Tools of the trade

by Julia Rosen
Monday, June 8, 2015

Computer technology is just one of the tools used by science illustrators, including Lynette Cook, whose conception of the dust and gas disk surrounding the star Beta Pictoris is shown here. Credit: NASA/FUSE/Lynette Cook.

Until a few decades ago, illustrators most often plied their trade with pencil and paper, ink, watercolors, or maybe airbrushed paints. While some still work in these media, most now rely heavily on computers, at least for the finished product. Some artists, like New Jersey-based illustrator Frank Ippolito, made the switch early on. “The promise was already there, so I was one of those early adopters who jumped in with both feet,” he says. For others, going digital became a necessity when clients started changing their expectations, says Lynette Cook, who previously worked as an artist and photographer at the Morrison Planetarium at the California Academy of Sciences in San Francisco.

The most common digital tools include Photoshop, and increasingly, 3-D modeling, which allows illustrators to approach subjects from different angles and to create more accurate, realistic images. “We have very high standards now for our visual effects,” says Robert Hurt, a visualization scientist for NASA’s Spitzer Space Telescope at Caltech in Pasadena, Calif.

The best computer graphics in the world come from the television and movie industry, says Horace Mitchell, director of the Science Visualization Studio at NASA’s Goddard Space Flight Center in Greenbelt, Md.
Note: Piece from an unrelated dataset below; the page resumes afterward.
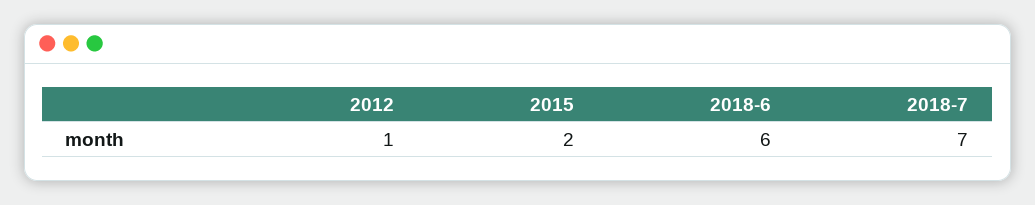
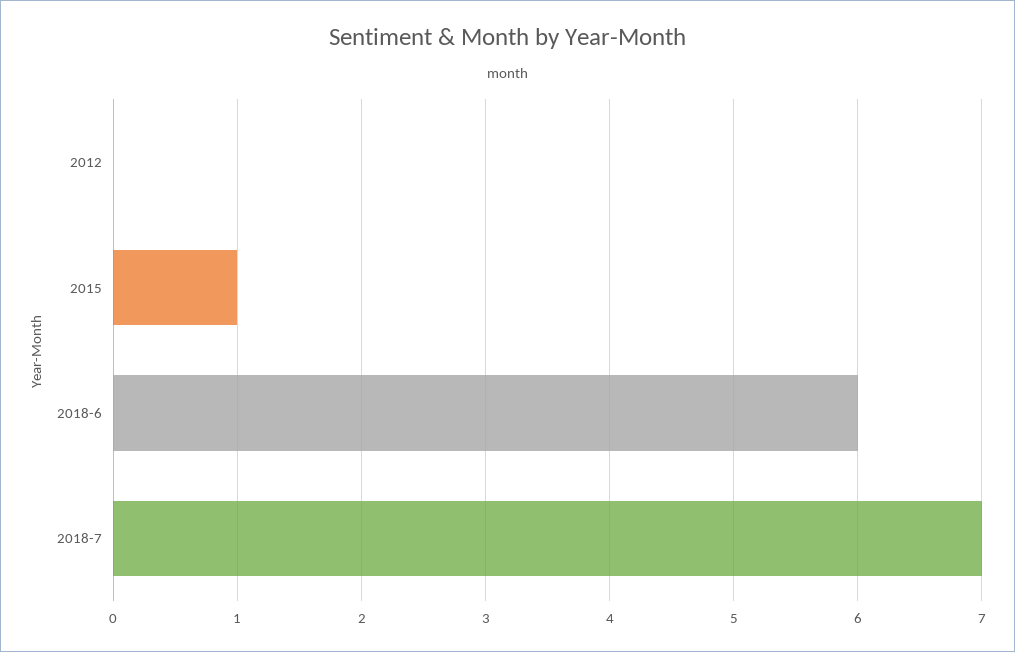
2012: 1 -> 0
2015: 2 -> 1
So, Mitchell’s team uses the same tools that Hollywood does to create stunning images and videos, including an animation program called Maya and a Pixar product called RenderMan.

Early science illustrators worked with much more rudimentary tools, including woodcuts, like this cow from "Historiae animalium," one of the first encyclopedias of zoology based on scientific observation, which was compiled by 16th-century Swiss naturalist Conrad Gessner. Credit: public domain.

Although digital tools require more investment than traditional media, and perhaps some additional training, some illustrators also see practical benefits. “Going digital made things so much easier,” says Texas-based illustrator Pat Rawlings. Revising used to mean sketching or painting a subject over and over, and sending it back to scientists and editors for comments. Now, he says, “you can do really radical changes down to the last 30 minutes before you submit it.” And then, illustrators just shoot off an email. “No more putting things in FedEx and shipping them across the country,” Cook says.

But there’s still a place for old-fashioned art skills. “I think a lot on paper,” Ippolito says, especially for hard-to-grasp subjects. “There, it’s almost a ghost you are pursuing.”

And illustrators still need to hone their aesthetic sensibilities, which for the students of Ann Caudle, director of the Science Illustration Graduate Certificate program at California State University at Monterey Bay, means starting with the basics. A computer is “a big tool in the toolbox of the science illustrator,” she says, but “it can’t replace drawing skills.”